The Algiers Point-Canal Street ferry will expand its weekday operations by more than 20 hours each week starting July 21, officials said Thursday.
The extended hours were announced, along with the start of monthly passes and long-term plans to bring in new vessels, by officials with Veolia Transportation, which runs the ferries for the Regional Transit Authority. They spoke at a gathering of West Bank residents Thursday night.
“It’s important for you to understand how difficult, how extremely difficult, it has been to maintain the ferries on our river,” Veolia Vice President Justin Augustine said.
“But we won’t be daunted by that difficulty.”
Once the new hours go into effect, the Canal Street ferry will run from 6 a.m. to 10 p.m. Monday through Friday. Currently, its first crossing is at 7:15 a.m. and its last trip starts at 6:30 p.m. Monday through Thursday. On Fridays, the last trip is at 8 p.m.
Weekend hours will remain the same for now, Augustine said.
“We have not stopped looking at the possibility of additional hours during the weekend,” he said.
The RTA also will start offering unlimited monthly passes July 1. The passes will cost $65, will be sold on the ferries and will be good on either the Algiers Point or Chalmette route. Customers will need to pay cash.
The passes will be good for $2 per person per trip, which means drivers taking the Chalmette route may have to pay extra if they have passengers or trailers, which cost money in addition to the basic fare.
The Algiers ferry’s reduced hours went into effect last year after it lost state funding. When Veolia later took over the ferries’ operation through the RTA, it kept that shorter schedule in place.
The reduced hours have been a concern for Algiers Point residents, some of whom said the schedule has not allowed them to make it to the ferry in time to commute back to the West Bank after work. It has also caused concern for businesses and restaurants on the West Bank.
The reduction in hours was even acknowledged as an issue by Augustine during the meeting. When an audience member asked him how he got to the meeting, he responded, “We didn’t have enough hours for me to take the ferry over here.”
Augustine did not say where the money for the additional hours will come from, how long that funding source would last or what would happen to the additional hours if it dries up.
Implementing the new fares has already had a greater than expected effect on ridership.

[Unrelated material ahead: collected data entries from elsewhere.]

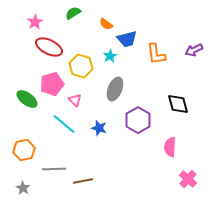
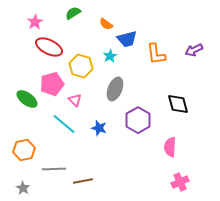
pink cross: moved 8 px left, 3 px down; rotated 24 degrees clockwise
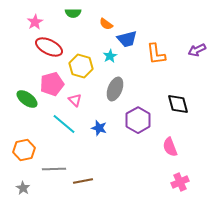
green semicircle: rotated 147 degrees counterclockwise
purple arrow: moved 3 px right
pink semicircle: rotated 24 degrees counterclockwise
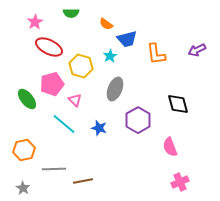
green semicircle: moved 2 px left
green ellipse: rotated 15 degrees clockwise
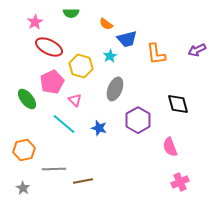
pink pentagon: moved 2 px up; rotated 10 degrees counterclockwise
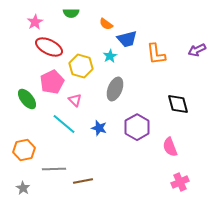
purple hexagon: moved 1 px left, 7 px down
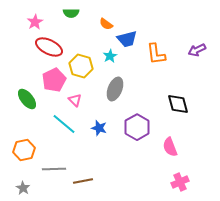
pink pentagon: moved 2 px right, 2 px up
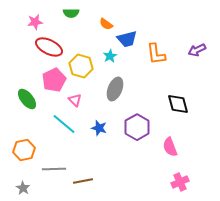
pink star: rotated 21 degrees clockwise
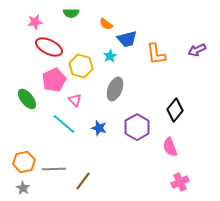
black diamond: moved 3 px left, 6 px down; rotated 55 degrees clockwise
orange hexagon: moved 12 px down
brown line: rotated 42 degrees counterclockwise
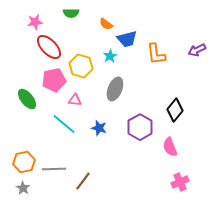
red ellipse: rotated 20 degrees clockwise
pink pentagon: rotated 15 degrees clockwise
pink triangle: rotated 40 degrees counterclockwise
purple hexagon: moved 3 px right
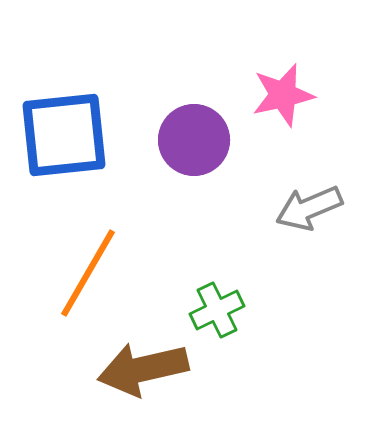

Ridership has dropped 24 percent on the Algiers Point route since the fares went into effect and 29 percent on the Chalmette route. Veolia had anticipated only a 20 percent drop in ridership when the fares were put into effect, official Mark Major said. It was not clear Thursday whether those losses resulted solely from the fares or took into account the reduced schedule as well.
Former City Councilwoman Jackie Clarkson said privatizing the system and imposing the fares were the only way to keep the ferries going after state lawmakers cut off their traditional funding source, the tolls on the Crescent City Connection. That move was made in anticipation of the election that eventually ended the CCC tolls.
“I’m sorry there has to be a fee, but there was no way to have ferry boats without a fee,” Clarkson said.
There are plans in the works to bring in new ferries to replace the aging vessels on the Algiers Point route, Major said. The company has already negotiated to acquire a ferry from Washington that will be put into service relatively soon, he said. The vessel did not cost anything because it had been purchased with federal transportation dollars but was no longer in use, so the government was willing to transfer it to the state, he said.
“The Federal Transit Administration is gracious with their funds, but they don’t like you to purchase assets and not use them,” Major said.
There are also long-term plans to buy new catamaran vessels, using $16 million in state and federal funds that came along with Veolia’s takeover of the system, he said.
Newer ferries have been seen as a way of reducing operating costs. Lower costs to operate the fleet, which now costs about $600 an hour to run, could in turn lead to additional hours.
Veolia is also looking into a way to quickly provide buses to bring people over the CCC should the ferries break down.
Some concerns from regular ferry riders are unlikely to be addressed immediately. The fare collection system eventually will be upgraded to allow for electronic systems that can provide change to riders, but for now, riders will still need to provide exact change, Augustine said.
He also stated, to groans from many in the audience, that the Algiers Point ferries will remain for passengers only. Ferries capable of carrying vehicles are more expensive to operate.
It’s also unclear whether there will be additional expansions to the schedule to accommodate late-night commuters, though Augustine said the opening of the Riverwalk outlet mall could increase the demand for late-night trips from workers.
Addressing complaints that the ferries are more expensive than the buses and streetcars operated by RTA, Augustine said the fare structure for the other modes of transportation is outdated and will need to be changed soon. “The $1.25 won’t stay like that,” he said, referring to the cost of riding the bus or streetcar.